[Data visualization images]

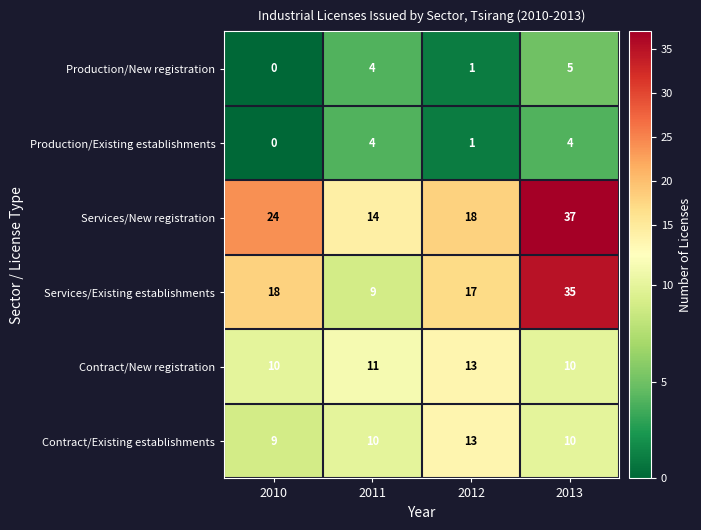

Reading right to left, what are all the values shown in this chart?

Production/New registration: 5	1	4	0
Production/Existing establishments: 4	1	4	0
Services/New registration: 37	18	14	24
Services/Existing establishments: 35	17	9	18
Contract/New registration: 10	13	11	10
Contract/Existing establishments: 10	13	10	9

- **About this exercise**
Copy the text of every record above word for word, omitting the pictures.

- **Task result**
Reading right to left, what are all the values shown in this chart?

Production/New registration: 5	1	4	0
Production/Existing establishments: 4	1	4	0
Services/New registration: 37	18	14	24
Services/Existing establishments: 35	17	9	18
Contract/New registration: 10	13	11	10
Contract/Existing establishments: 10	13	10	9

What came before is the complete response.